Up until that point, the extent of my Catholic knowledge began and ended in my public school history classes. In hindsight, our lessons were almost humorously anti-Catholic. Teachers portrayed the Reformation as an advancement akin to the America Civil Rights Movement; Martin Luther was a hero, never a heretic; and we only ever read of his 95 Theses, never his anti-Semitic writings. As a student, I had always pictured the Catholic Church as a mysterious force, steeped in corruption, where people were encouraged to worship Mary and the saints under the control of some type of religious monarchy. Most prominent though was my belief the church was not accessible; that it was out of reach for the common person – especially for me.
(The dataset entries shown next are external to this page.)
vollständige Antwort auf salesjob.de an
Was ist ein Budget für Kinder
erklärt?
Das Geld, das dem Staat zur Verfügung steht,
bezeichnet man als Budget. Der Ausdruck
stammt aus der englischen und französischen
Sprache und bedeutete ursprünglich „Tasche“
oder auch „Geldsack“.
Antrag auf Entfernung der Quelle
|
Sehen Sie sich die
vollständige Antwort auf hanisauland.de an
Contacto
My opinion of the church began to change a few years ago when I moved out of my parents’ home and into a small apartment closer to work. I moved into my new home with nothing but an inflatable mattress and a refrigerator, and I found that for the first time in my life, I was lonely. I craved the sense of community I had felt while growing up. I had come from a small town where I lived within walking distance of my friends, and now they we were a thirty-minute drive away. It was a depressing time while trying to find equilibrium between my newfound independence and my desire for my old community.
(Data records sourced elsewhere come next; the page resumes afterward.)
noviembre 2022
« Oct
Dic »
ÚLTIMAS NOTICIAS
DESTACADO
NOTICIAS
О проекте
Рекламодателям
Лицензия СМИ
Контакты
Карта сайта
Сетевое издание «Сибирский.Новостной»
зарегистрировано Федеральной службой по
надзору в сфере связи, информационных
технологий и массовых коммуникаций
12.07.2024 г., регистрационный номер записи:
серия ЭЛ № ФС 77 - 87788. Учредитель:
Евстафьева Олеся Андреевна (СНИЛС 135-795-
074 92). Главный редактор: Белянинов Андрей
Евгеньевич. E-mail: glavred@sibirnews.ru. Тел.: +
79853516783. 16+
By stroke of luck – or maybe the influence of the Holy Spirit? – I had chosen an apartment complex that was wedged in between a large Chinese Seventh Day Adventist Church and a very small Catholic Church. Day after day I would drive by, and after a while I began to notice a marked difference in the laity of each church. I noticed that the Adventist Church was enormous - the building placed away from the street with an impressive expanse of grass to the front – but I never saw any of the people coming or going. The Catholic Church on the other hand was full of people - in the mornings, in the evenings, before and after services, there were always people swarming the small grounds, and they always seemed so happy.

I began to get interested, what was the Catholic Church anyway? What was with these saint-people? Why all these pictures of Mary? With these questions pulling at my little brain I started my research at the obvious place: Google. I read whatever I could find, "Catholicism for Dummies," "10 Steps to Becoming Catholic," "What to do at a Catholic Mass." For all that I’ve learned now, it was a pretty superficial look at a beautifully complex religion, nevertheless it was enough to pique my interest.
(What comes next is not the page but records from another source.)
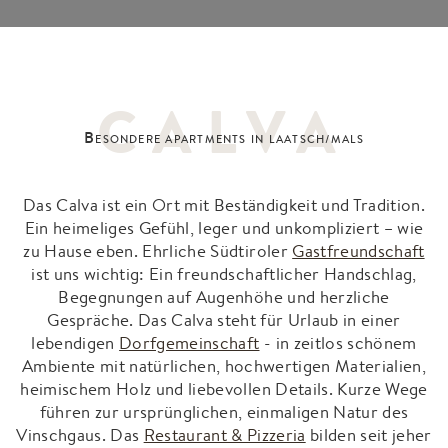
CALVA
B
ESONDERE APARTMENTS IN LAATSCH/MALS
Das Calva ist ein Ort mit Beständigkeit und Tradition.
Ein heimeliges Gefühl, leger und unkompliziert – wie
zu Hause eben. Ehrliche Südtiroler
Gastfreundschaft
ist uns wichtig: Ein freundschaftlicher Handschlag,
Begegnungen auf Augenhöhe und herzliche
Gespräche. Das Calva steht für Urlaub in einer
lebendigen
Dorfgemeinschaft
- in zeitlos schönem
Ambiente mit natürlichen, hochwertigen Materialien,
heimischem Holz und liebevollen Details. Kurze Wege
führen zur ursprünglichen, einmaligen Natur des
Vinschgaus. Das
Restaurant & Pizzeria
bilden seit jeher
But I am now, and forever have been, a terrible procrastinator. I can’t help it any more than I can the color of my eyes; I cannot do something today if I can just as easily put it off for tomorrow. And so I drove by that church every single day for months on end, each time thinking, "Oh, I should stop by and talk to somebody there…." This went on and on, until I think my guardian angel just got sick to death and arranged the aforementioned powwow with my sister.

Even after we realized we had been experiencing the same desires, it would take the two of us a number of months to get our acts together and go talk to a priest. She had been attending masses at her school and wanted to talk to her priest after she returned from summer break. It turned out that her priest was just a visiting Father from another local church, and was somewhat dismissive of her request that he help her "be Catholic." I think he was more surprised that anything, not very many people seem to come to the church alone; and we had no sponsors, no godparents to guide us. All we had was each other, and a feeling that our attraction to the church was more than just a passing interest.

We attended our first mass at the church by my house on a Tuesday night. We waited in the parking lot until we could follow someone else inside, and we sat in the back… we followed everyone else as they stood up, sat down, stood up, and then kneeled. We mumbled along with prayers that we didn’t know or understand, and sat quietly and curiously while everyone else went up to take the Eucharist. Then the next week we came back again.

After a while we made an appointment with the Father, who advised us that we were just in time to catch the first week of RCIA classes. We were overjoyed and eager to enter into the church as catechumen. We approached our lessons with gusto, eating up everything we were taught. We’re now approaching our baptisms at the Easter Vigil and we look ever forward to continuing to learn and grow in our newfound faith.